De regreso a la orilla, la arena se pegó a los dedos de mis pies, llenando los huecos con sus granos de textura rugosa y húmeda. La mujer que antes había visto caminando por el paseo me esperaba bajo una sombrilla de lunares de color azul sobre fondo blanco. Estaba recostada en una silla plegable de plástico blanco cubierta por una toalla de algodón, pero incluso estando sentada su figura resultaba imponente; sus hombros perfectamente torneados estaban intensamente bronceados, al igual que su escote y su pronunciada clavícula. Se había quitado el sombrero y su melena oscura y algo seca se agitaba suavemente en torno a su delicada cabeza; sus ojos verdes, ahora visibles y mirando al mundo de cara, irradiaban luz con la misma fuerza que el sol. Dio un par de palmadas en la silla y se apartó un poco hacia la izquierda de su asiento, invitándome a que me sentara.

-Qué bueno hace, ¿verdad? -dijo mirando satisfecha hacia el mar. Yo apenas escuché sus palabras, me hallaba sumida en la contemplación de sus rasgos de una perfección casi imposible. La piel de mi pierna rozaba la suya y me evocaba el desierto, un misterio hermoso e inexplorado- He traído melocotones.

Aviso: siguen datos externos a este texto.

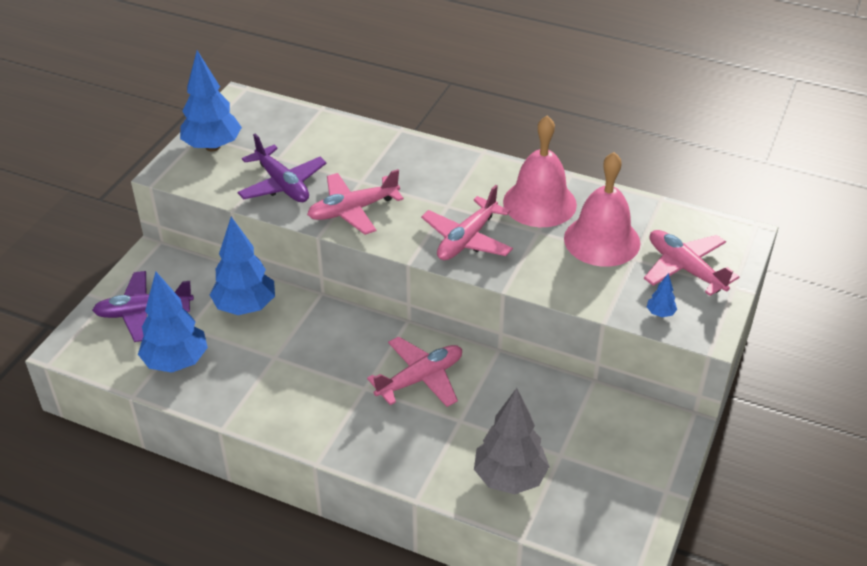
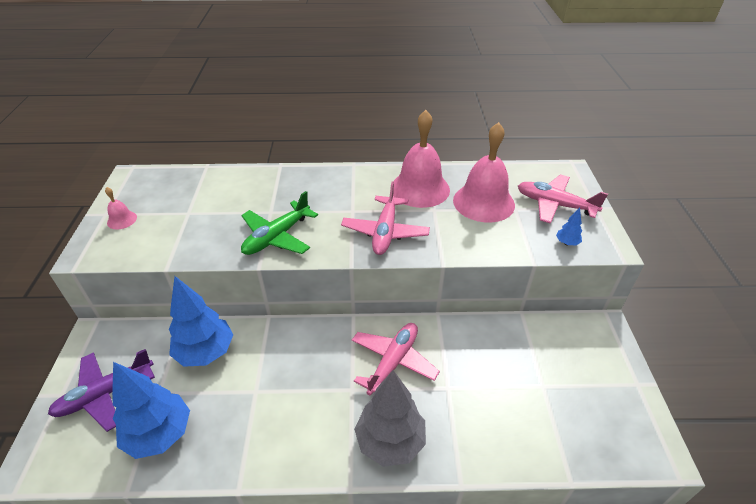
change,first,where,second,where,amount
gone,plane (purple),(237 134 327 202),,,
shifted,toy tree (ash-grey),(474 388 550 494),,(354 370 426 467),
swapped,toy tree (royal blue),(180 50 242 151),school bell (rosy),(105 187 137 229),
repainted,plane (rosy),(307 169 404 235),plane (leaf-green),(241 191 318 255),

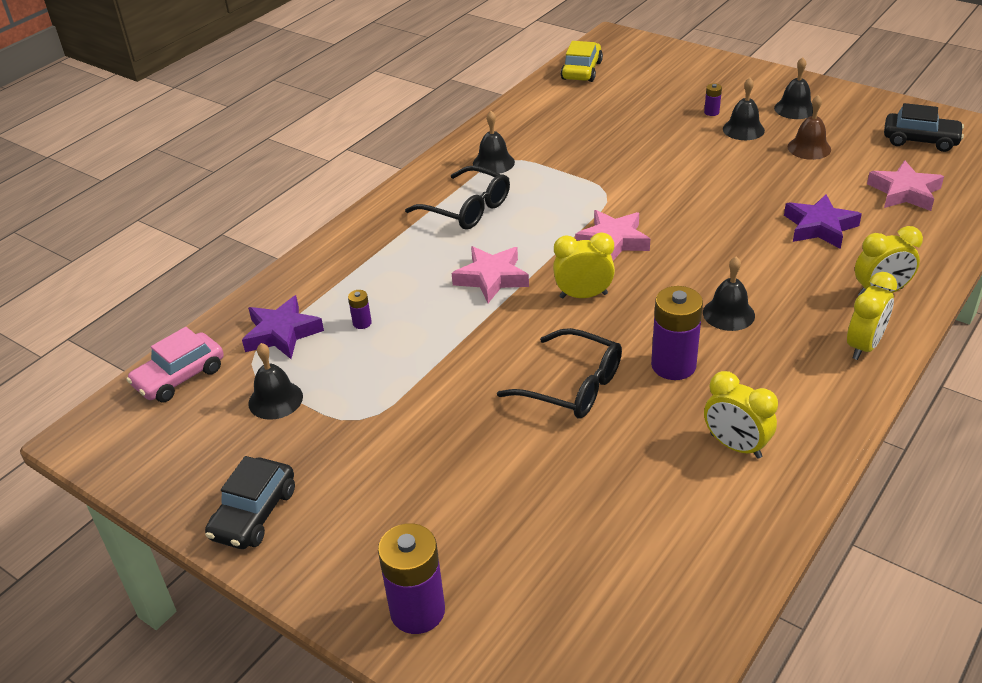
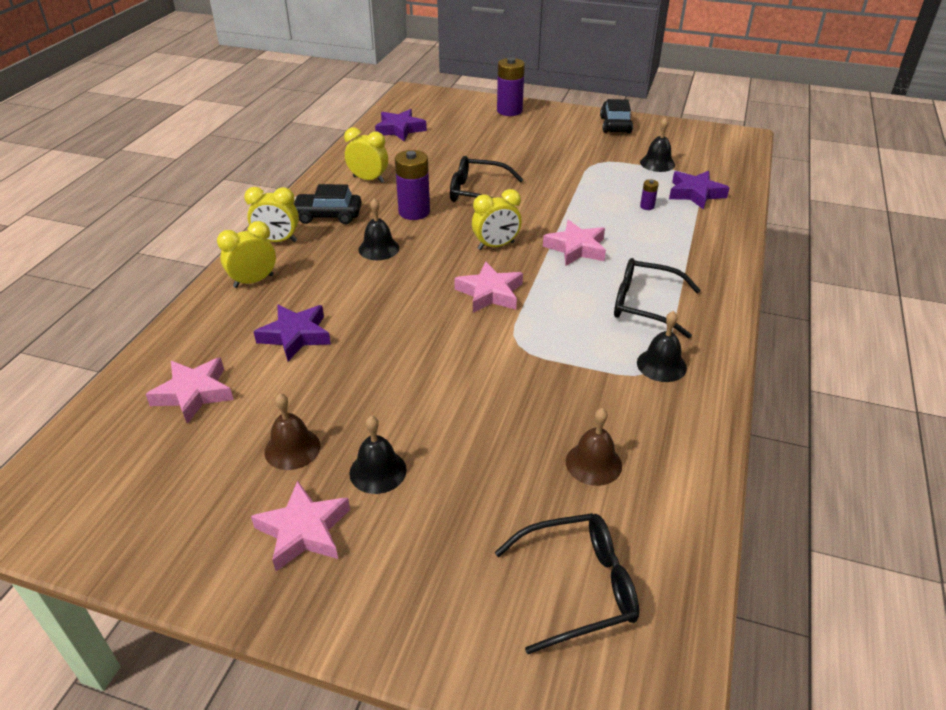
change,first,where,second,where,amount
gone,automobile (rosy),(126 327 224 402),,,
gone,automobile (yellow),(561 41 603 82),,,
gone,power cell (purple),(704 83 722 116),,,
new,,,star (purple),(375 109 427 141),
new,,,eyeglasses (ebony),(495 513 639 654),
new,,,school bell (brown),(566 408 622 486),
shifted,automobile (ebony),(884 103 964 152),,(294 184 362 224),
swapped,school bell (ebony),(774 57 813 119),star (rosy),(251 480 350 571),
rotated,bedside clock (yellow),(847 272 897 360),,(244 187 299 242),105 degrees counterclockwise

Alargó una brazo esbelto y moreno hacia una bolsa de playa y extrajo una fruta magnífica. La cogí con timidez y entusiasmo, mordiendo la pieza con los ojos cerrados y sintiendo la carne firme cediendo ante la presión de mis colmillos. El líquido dulce del interior descendió desde mis dedos hasta la muñeca, dejando una película pegajosa sobre mi piel. Ella me dedicó una diáfana sonrisa y se levantó despacio, dejó el pareo sobre la silla y se acercó a la orilla, donde se quedó de espaldas a mí, quieta como una escultura con la cabeza ligeramente inclinada y las olas rompiendo en sus finos tobillos.

Al terminar el melocotón, en el que me demoré todo lo que me permitió mi creciente apetito, enterré el hueso en la arena; de pequeña creía que así crecerían árboles frutales en la playa, pero la experiencia me había demostrado que era más probable que surgiera un hotel con piscinas y solárium. Aún así lo hice para honrar al pasado y no pude reprimir una sonrisa. Quizás algún día, dentro de mucho tiempo, emergiera un árbol de la arena. Siempre he pensado que la fruta sabe mejor con sal en la piel.

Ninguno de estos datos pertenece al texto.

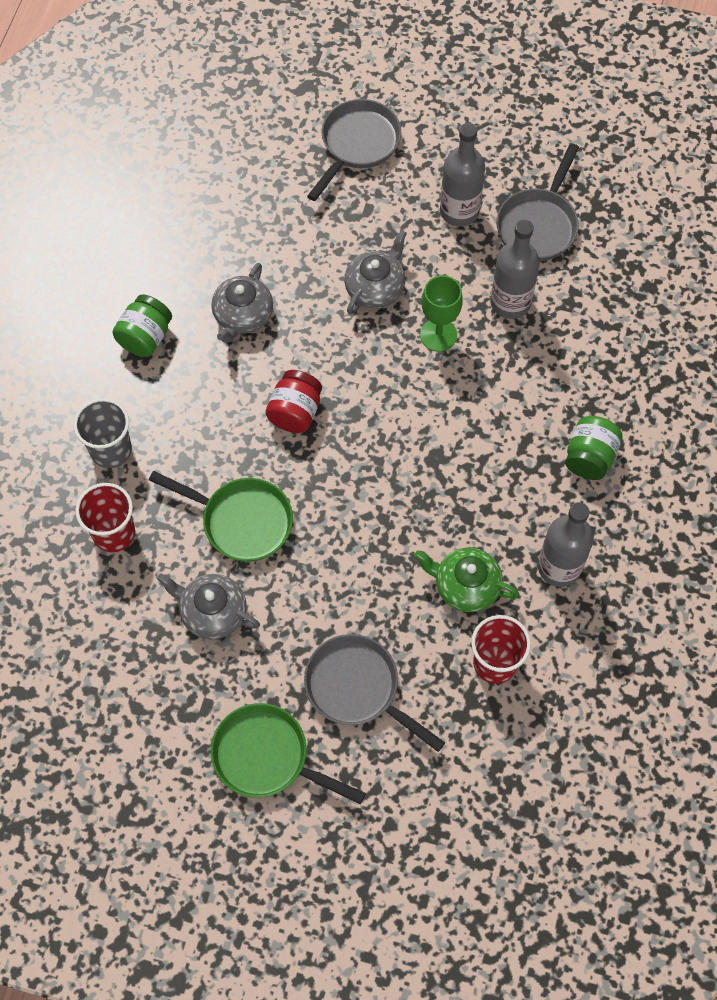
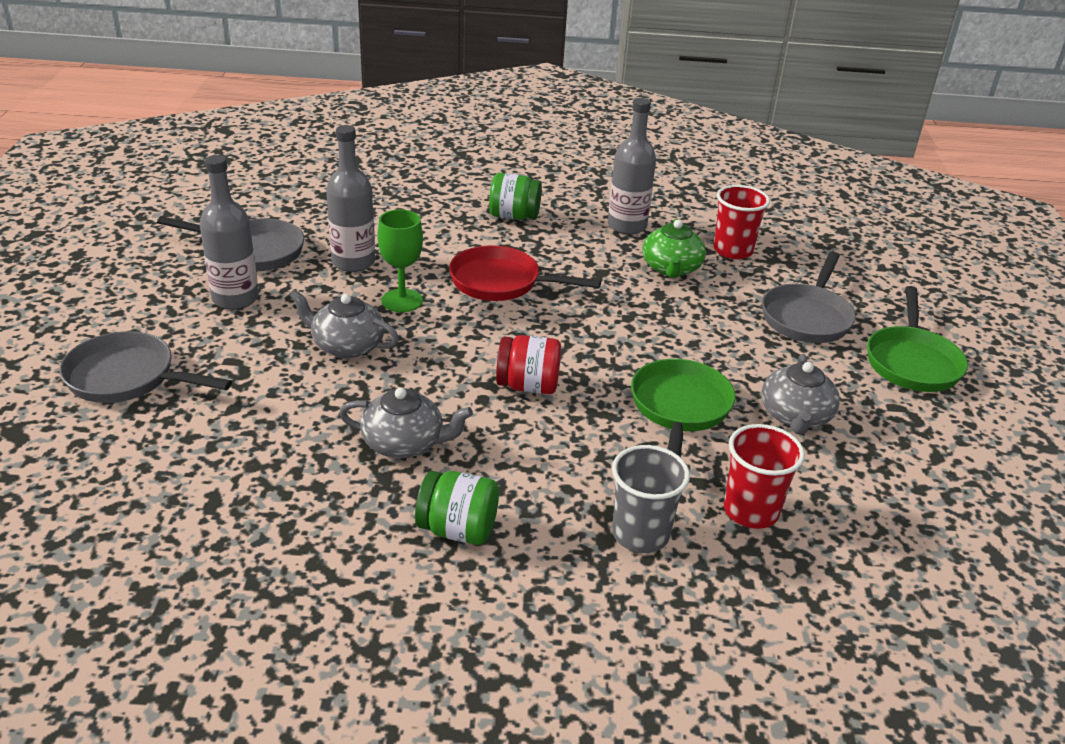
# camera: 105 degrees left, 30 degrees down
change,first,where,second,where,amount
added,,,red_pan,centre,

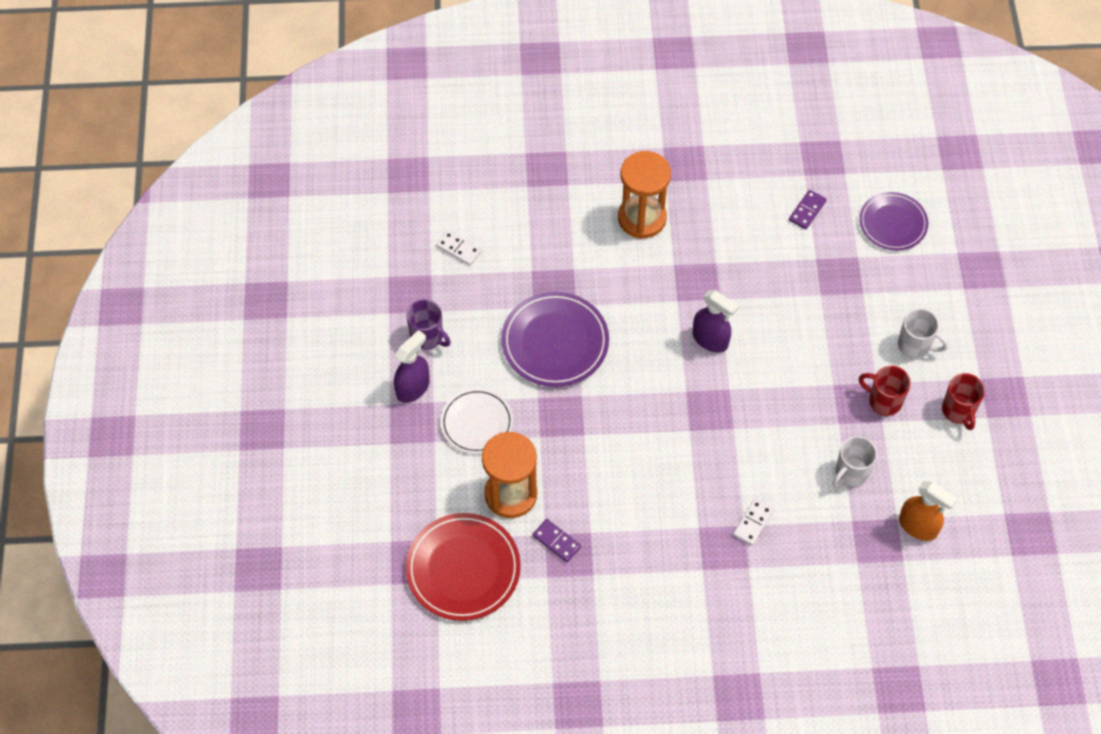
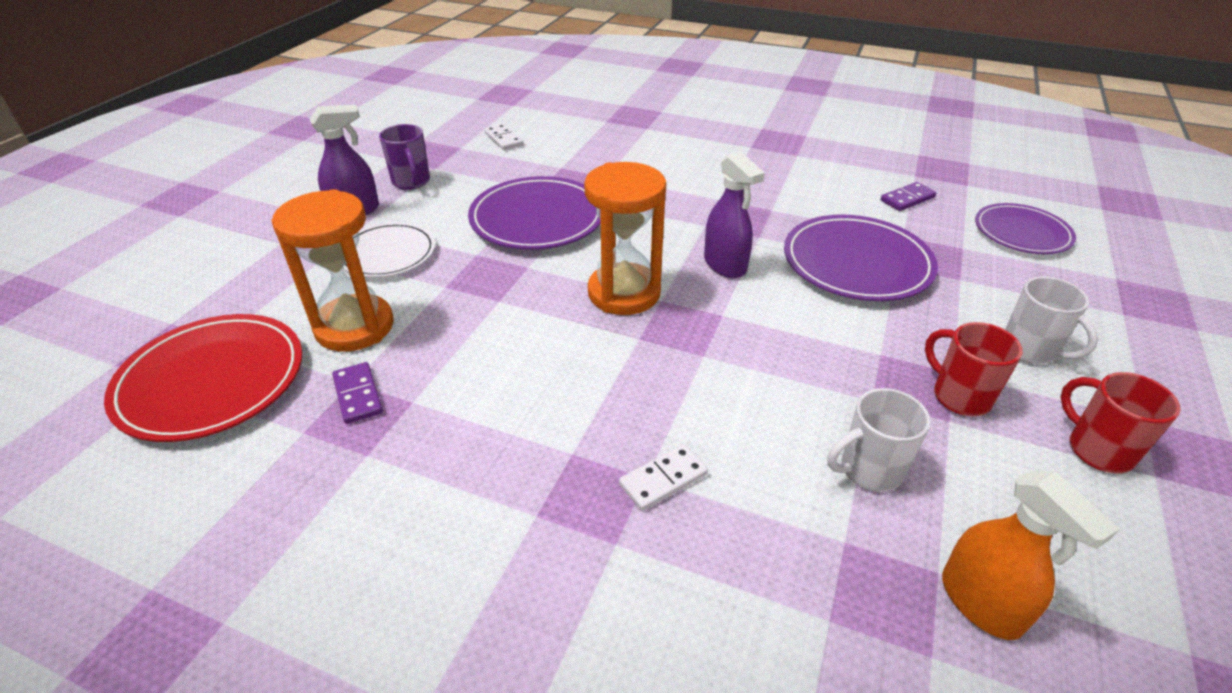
# camera: 25 degrees right, 20 degrees down
change,first,where,second,where,amount
moved,orange_hourglass (2nd from left),top centre,,centre,
turned,red_mug (2nd from left),middle right,,middle right,135 degrees clockwise
added,,,purple_plate (2nd from left),middle right,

De repente hubo otro cambio en la luz, pero esta vez fue a un ritmo lento y sutil, como en un atardecer casi eterno. El cielo se fue tiñendo de llamas naranjas y sombras oscuras; la gente desapareció antes de que sus voces se extinguieran; la mujer del bañador violeta se adentró en el mar hasta que la perdí de vista cuando alcanzó el horizonte.

David había apoyado la cabeza en mi hombro y su respiración era tan lenta y profunda como las contracciones sinuosas del mar. Quizás se había quedado dormido o simplemente exploraba en los rincones de su mente en busca de detalles. De pronto apareció el recuerdo que cerró aquel viaje maravilloso.

-La televisión era pequeña como una caja de zapatos y había perdido la antena-le dije, aunque no esperaba una respuesta-, así que poníamos un cuchillo de la cocina, un cuchillo de cortar fruta, y así funcionaba. Daban un reportaje sobre elefantes…

David abrió los ojos y me miró como si hubiera capturado el mar en las pupilas. Acarició mi pelo con una palma llena de pequeños granitos de arena y me ayudó a incorporarme. El paseo ya estaba iluminado por aquellas farolas de cabeza redonda y luz anaranjada; cuando mis ojos se posaron en ellas no pude evitar pensar de nuevo en los melocotones.